In most case of CSDH, the origin of hematoma is the torn bridging vein. Owing to the venous bleeding, the initial subdural hemorrhage is small and does not usually induce a sudden increase in intracranial pressure. Additionally, the wide sulci and atrophic brain allows for some enlargement before the onset of significant neurololgical symptoms. Large hematoma, older age and brain atrophy have been reported as risk factors for the recurrence4).
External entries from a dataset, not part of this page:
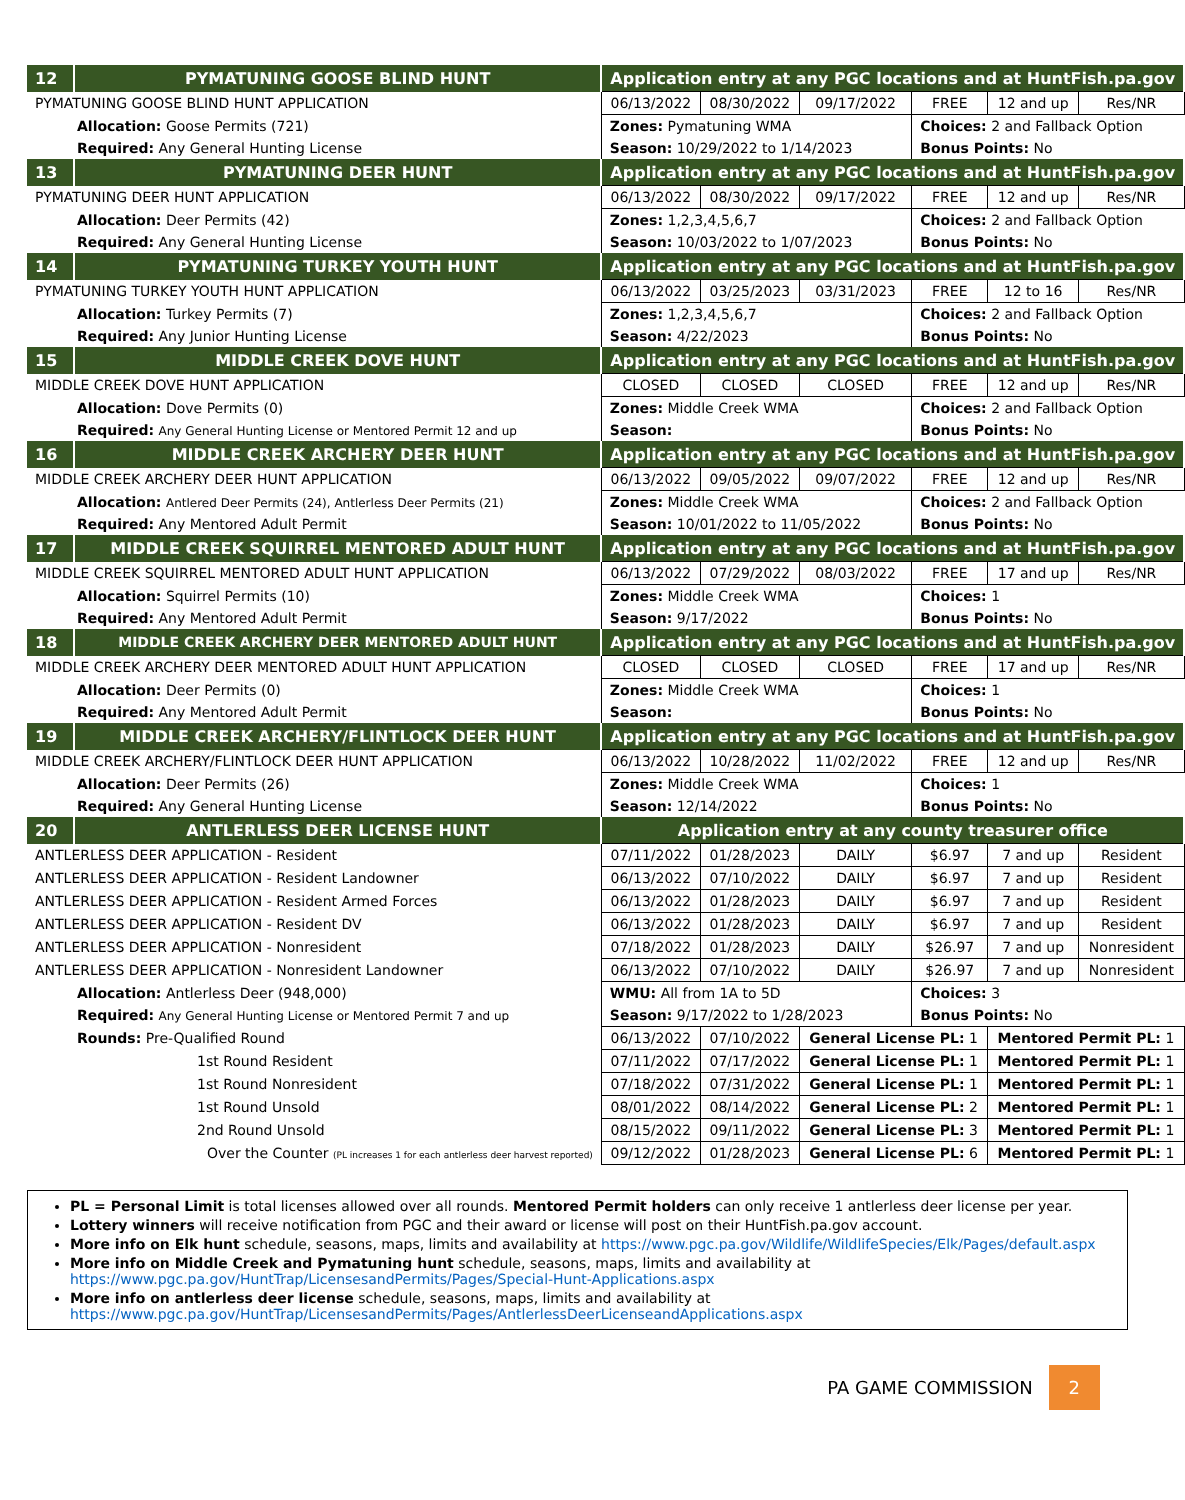| 12 | PYMATUNING GOOSE BLIND HUNT | Application entry at any PGC locations and at HuntFish.pa.gov | | | | | |
| --- | --- | --- | --- | --- | --- | --- | --- |
| PYMATUNING GOOSE BLIND HUNT APPLICATION | | 06/13/2022 | 08/30/2022 | 09/17/2022 | FREE | 12 and up | Res/NR |
| Allocation: Goose Permits (721) | | Zones: Pymatuning WMA | | | Choices: 2 and Fallback Option | | |
| Required: Any General Hunting License | | Season: 10/29/2022 to 1/14/2023 | | | Bonus Points: No | | |
| 13 | PYMATUNING DEER HUNT | Application entry at any PGC locations and at HuntFish.pa.gov | | | | | |
| PYMATUNING DEER HUNT APPLICATION | | 06/13/2022 | 08/30/2022 | 09/17/2022 | FREE | 12 and up | Res/NR |
| Allocation: Deer Permits (42) | | Zones: 1,2,3,4,5,6,7 | | | Choices: 2 and Fallback Option | | |
| Required: Any General Hunting License | | Season: 10/03/2022 to 1/07/2023 | | | Bonus Points: No | | |
| 14 | PYMATUNING TURKEY YOUTH HUNT | Application entry at any PGC locations and at HuntFish.pa.gov | | | | | |
| PYMATUNING TURKEY YOUTH HUNT APPLICATION | | 06/13/2022 | 03/25/2023 | 03/31/2023 | FREE | 12 to 16 | Res/NR |
| Allocation: Turkey Permits (7) | | Zones: 1,2,3,4,5,6,7 | | | Choices: 2 and Fallback Option | | |
| Required: Any Junior Hunting License | | Season: 4/22/2023 | | | Bonus Points: No | | |
| 15 | MIDDLE CREEK DOVE HUNT | Application entry at any PGC locations and at HuntFish.pa.gov | | | | | |
| MIDDLE CREEK DOVE HUNT APPLICATION | | CLOSED | CLOSED | CLOSED | FREE | 12 and up | Res/NR |
| Allocation: Dove Permits (0) | | Zones: Middle Creek WMA | | | Choices: 2 and Fallback Option | | |
| Required: Any General Hunting License or Mentored Permit 12 and up | | Season: | | | Bonus Points: No | | |
| 16 | MIDDLE CREEK ARCHERY DEER HUNT | Application entry at any PGC locations and at HuntFish.pa.gov | | | | | |
| MIDDLE CREEK ARCHERY DEER HUNT APPLICATION | | 06/13/2022 | 09/05/2022 | 09/07/2022 | FREE | 12 and up | Res/NR |
| Allocation: Antlered Deer Permits (24), Antlerless Deer Permits (21) | | Zones: Middle Creek WMA | | | Choices: 2 and Fallback Option | | |
| Required: Any Mentored Adult Permit | | Season: 10/01/2022 to 11/05/2022 | | | Bonus Points: No | | |
| 17 | MIDDLE CREEK SQUIRREL MENTORED ADULT HUNT | Application entry at any PGC locations and at HuntFish.pa.gov | | | | | |
| MIDDLE CREEK SQUIRREL MENTORED ADULT HUNT APPLICATION | | 06/13/2022 | 07/29/2022 | 08/03/2022 | FREE | 17 and up | Res/NR |
| Allocation: Squirrel Permits (10) | | Zones: Middle Creek WMA | | | Choices: 1 | | |
| Required: Any Mentored Adult Permit | | Season: 9/17/2022 | | | Bonus Points: No | | |
| 18 | MIDDLE CREEK ARCHERY DEER MENTORED ADULT HUNT | Application entry at any PGC locations and at HuntFish.pa.gov | | | | | |
| MIDDLE CREEK ARCHERY DEER MENTORED ADULT HUNT APPLICATION | | CLOSED | CLOSED | CLOSED | FREE | 17 and up | Res/NR |
| Allocation: Deer Permits (0) | | Zones: Middle Creek WMA | | | Choices: 1 | | |
| Required: Any Mentored Adult Permit | | Season: | | | Bonus Points: No | | |
| 19 | MIDDLE CREEK ARCHERY/FLINTLOCK DEER HUNT | Application entry at any PGC locations and at HuntFish.pa.gov | | | | | |
| MIDDLE CREEK ARCHERY/FLINTLOCK DEER HUNT APPLICATION | | 06/13/2022 | 10/28/2022 | 11/02/2022 | FREE | 12 and up | Res/NR |
| Allocation: Deer Permits (26) | | Zones: Middle Creek WMA | | | Choices: 1 | | |
| Required: Any General Hunting License | | Season: 12/14/2022 | | | Bonus Points: No | | |
| 20 | ANTLERLESS DEER LICENSE HUNT | Application entry at any county treasurer office | | | | | |
| ANTLERLESS DEER APPLICATION - Resident | | 07/11/2022 | 01/28/2023 | DAILY | $6.97 | 7 and up | Resident |
| ANTLERLESS DEER APPLICATION - Resident Landowner | | 06/13/2022 | 07/10/2022 | DAILY | $6.97 | 7 and up | Resident |
| ANTLERLESS DEER APPLICATION - Resident Armed Forces | | 06/13/2022 | 01/28/2023 | DAILY | $6.97 | 7 and up | Resident |
| ANTLERLESS DEER APPLICATION - Resident DV | | 06/13/2022 | 01/28/2023 | DAILY | $6.97 | 7 and up | Resident |
| ANTLERLESS DEER APPLICATION - Nonresident | | 07/18/2022 | 01/28/2023 | DAILY | $26.97 | 7 and up | Nonresident |
| ANTLERLESS DEER APPLICATION - Nonresident Landowner | | 06/13/2022 | 07/10/2022 | DAILY | $26.97 | 7 and up | Nonresident |
| Allocation: Antlerless Deer (948,000) | | WMU: All from 1A to 5D | | | Choices: 3 | | |
| Required: Any General Hunting License or Mentored Permit 7 and up | | Season: 9/17/2022 to 1/28/2023 | | | Bonus Points: No | | |
| Rounds: Pre-Qualified Round | | 06/13/2022 | 07/10/2022 | General License PL: 1 | | Mentored Permit PL: 1 | |
| 1st Round Resident | | 07/11/2022 | 07/17/2022 | General License PL: 1 | | Mentored Permit PL: 1 | |
| 1st Round Nonresident | | 07/18/2022 | 07/31/2022 | General License PL: 1 | | Mentored Permit PL: 1 | |
| 1st Round Unsold | | 08/01/2022 | 08/14/2022 | General License PL: 2 | | Mentored Permit PL: 1 | |
| 2nd Round Unsold | | 08/15/2022 | 09/11/2022 | General License PL: 3 | | Mentored Permit PL: 1 | |
| Over the Counter (PL increases 1 for each antlerless deer harvest reported) | | 09/12/2022 | 01/28/2023 | General License PL: 6 | | Mentored Permit PL: 1 | |
PL = Personal Limit is total licenses allowed over all rounds. Mentored Permit holders can only receive 1 antlerless deer license per year.
Lottery winners will receive notification from PGC and their award or license will post on their HuntFish.pa.gov account.
More info on Elk hunt schedule, seasons, maps, limits and availability at https://www.pgc.pa.gov/Wildlife/WildlifeSpecies/Elk/Pages/default.aspx
More info on Middle Creek and Pymatuning hunt schedule, seasons, maps, limits and availability at
https://www.pgc.pa.gov/HuntTrap/LicensesandPermits/Pages/Special-Hunt-Applications.aspx
More info on antlerless deer license schedule, seasons, maps, limits and availability at
https://www.pgc.pa.gov/HuntTrap/LicensesandPermits/Pages/AntlerlessDeerLicenseandApplications.aspx
PA GAME COMMISSION 2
There are many occasions when hematoma progresses for a long time after its occurrence without the effect of elevated intracranial pressure in old patients due to severe brain atrophy. In the present study, older age, brain atrophy and midline shift were not associated with recurrent CSDH. It seems that the older the patient, the longer it takes for the brain to be restored. It is possible that prolonged reaccumulations of blood within the hematoma cavity might have been misunderstood as unnecessarily subjective to reoperation6,18). Additional studies are needed to confirm those factors associated with the recurrence in the future.

CONCLUSION

In the present study, two major risk factors, hematoma density and underlying bleeding tendency, might be helpful in predicting the recurrence of CSDH after burr hole drainage. In case of high-density on CT scan, the operation could be delayed unless severe symptoms are present. In addition, burr hole drainage using the previous burr hole is preferred for recurrent CSDH.